Finanzen bereiten große Sorgen

In der aktuellen Situation würden Preissteigerungen bei den Sachkosten und die explodierenden Gas- und Strompreise die Krankenhäuser besonders hart treffen. Deutliche Preissteigerungen gebe es laut Klinikum Hochrhein vor allem bei den Medikamenten und Implantaten.

Auch externe Dienstleister wie Wäscherei, Reinigung und lebensmittelbezogene Leistungen ziehen an. „Fast kein Krankenhaus kann die aktuellen Kostensteigerungen aus den regelhaften Erlösen dauerhaft finanzieren“, schreibt das Klinikum Hochrhein in einer Mitteilung. Daher sei die Liquiditätssituation der Krankenhäuser momentan sehr angespannt.

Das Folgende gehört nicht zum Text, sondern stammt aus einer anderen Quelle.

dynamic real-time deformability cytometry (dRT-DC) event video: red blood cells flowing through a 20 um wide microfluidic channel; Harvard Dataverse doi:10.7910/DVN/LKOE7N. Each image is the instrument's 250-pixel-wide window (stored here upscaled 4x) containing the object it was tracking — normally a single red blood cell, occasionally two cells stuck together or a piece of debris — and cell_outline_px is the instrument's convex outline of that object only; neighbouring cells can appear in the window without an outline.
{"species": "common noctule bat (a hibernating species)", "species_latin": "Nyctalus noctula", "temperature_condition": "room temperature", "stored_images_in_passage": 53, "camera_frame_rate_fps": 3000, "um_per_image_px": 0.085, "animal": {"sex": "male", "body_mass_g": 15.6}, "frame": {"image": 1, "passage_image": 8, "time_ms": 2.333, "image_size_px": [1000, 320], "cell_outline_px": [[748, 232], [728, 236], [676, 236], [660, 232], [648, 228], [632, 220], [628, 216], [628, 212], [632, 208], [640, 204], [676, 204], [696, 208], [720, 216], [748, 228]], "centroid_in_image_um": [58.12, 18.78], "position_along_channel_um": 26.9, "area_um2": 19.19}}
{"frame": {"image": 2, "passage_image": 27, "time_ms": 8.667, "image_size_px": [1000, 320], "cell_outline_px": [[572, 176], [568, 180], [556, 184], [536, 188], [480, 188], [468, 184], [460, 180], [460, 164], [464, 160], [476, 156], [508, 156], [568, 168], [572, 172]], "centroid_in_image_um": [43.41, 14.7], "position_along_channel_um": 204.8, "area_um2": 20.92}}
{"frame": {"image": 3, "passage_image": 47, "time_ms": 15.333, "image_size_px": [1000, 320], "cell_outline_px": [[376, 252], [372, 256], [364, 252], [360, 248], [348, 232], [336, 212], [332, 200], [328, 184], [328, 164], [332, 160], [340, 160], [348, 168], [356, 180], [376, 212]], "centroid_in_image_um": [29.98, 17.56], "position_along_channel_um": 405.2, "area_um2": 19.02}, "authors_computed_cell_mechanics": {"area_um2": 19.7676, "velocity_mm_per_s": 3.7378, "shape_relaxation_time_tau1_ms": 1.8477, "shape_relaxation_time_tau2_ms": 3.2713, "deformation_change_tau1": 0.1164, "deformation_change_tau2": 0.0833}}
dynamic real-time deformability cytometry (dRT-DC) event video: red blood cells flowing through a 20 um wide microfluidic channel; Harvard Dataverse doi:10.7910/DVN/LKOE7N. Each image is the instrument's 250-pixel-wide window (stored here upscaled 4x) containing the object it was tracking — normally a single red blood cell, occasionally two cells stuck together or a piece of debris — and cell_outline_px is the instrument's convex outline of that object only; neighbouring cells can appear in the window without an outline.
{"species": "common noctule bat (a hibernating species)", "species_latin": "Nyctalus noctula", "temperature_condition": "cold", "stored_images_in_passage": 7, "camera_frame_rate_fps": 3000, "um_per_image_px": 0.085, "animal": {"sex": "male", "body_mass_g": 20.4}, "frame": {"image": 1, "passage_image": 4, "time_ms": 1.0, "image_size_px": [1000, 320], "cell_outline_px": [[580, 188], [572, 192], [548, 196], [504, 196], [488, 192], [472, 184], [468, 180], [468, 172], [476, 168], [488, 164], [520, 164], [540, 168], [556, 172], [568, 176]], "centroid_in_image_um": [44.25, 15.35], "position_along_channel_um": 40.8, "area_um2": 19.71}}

Zwei Millionen Euro Mehrkosten für Energie

Auch am Klinikum Hochrhein beurteilt man die Liquidität kritisch: „Durch die Energiepreisentwicklung erwarten wir allein in diesem Bereich Mehrkosten von zwei Millionen Euro. Anstehende Preissteigerungen der sonstigen Produkte sind hierbei noch nicht berücksichtigt“, erklärt Hans-Peter Schlaudt.

Um auf die zwischenzeitlich horrenden Probleme im deutschen Gesundheitswesen aufmerksam zu machen, schließt sich auch das Waldshuter Klinikum der DKG-Kampagne unter dem Motto „Alarmstufe rot: Krankenhäuser in Gefahr“ an, die am heutigen Freitag, 16. September, stattfindet.

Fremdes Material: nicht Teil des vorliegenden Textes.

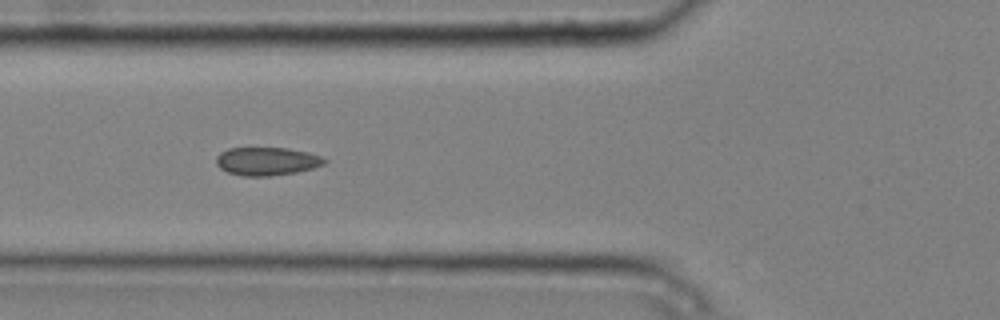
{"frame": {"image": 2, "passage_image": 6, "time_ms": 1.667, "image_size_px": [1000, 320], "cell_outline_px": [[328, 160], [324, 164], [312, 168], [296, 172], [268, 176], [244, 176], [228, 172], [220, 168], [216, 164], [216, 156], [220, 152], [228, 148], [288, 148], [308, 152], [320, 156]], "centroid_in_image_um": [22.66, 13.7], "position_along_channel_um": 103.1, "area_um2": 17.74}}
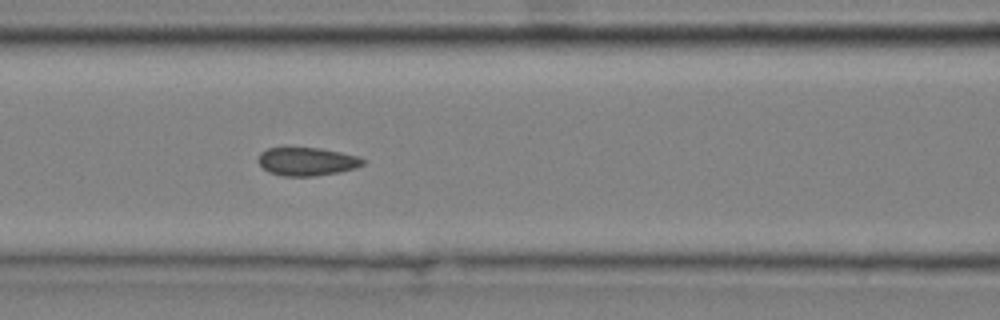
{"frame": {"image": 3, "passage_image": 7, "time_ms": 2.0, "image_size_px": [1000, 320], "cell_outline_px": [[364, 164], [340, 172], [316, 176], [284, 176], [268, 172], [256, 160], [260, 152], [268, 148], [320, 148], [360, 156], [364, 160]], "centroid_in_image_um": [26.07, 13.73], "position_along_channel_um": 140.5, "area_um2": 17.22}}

„Die Politik muss handeln!“

Deutschlandweit hofft man nun darauf, dass die Initiative der Deutschen
Krankenhausgesellschaft Früchte trägt. „Die Politik muss handeln! In den vergangenen zwei Jahren wurde viel gesprochen, aber wenig getan. Wenn jetzt nicht umgedacht wird, wird unser ohnehin marodes Gesundheitswesen weiter belastet. Die Folgen für die Bürger sind dann nicht mehr abzusehen“, so Schlaudt abschließend.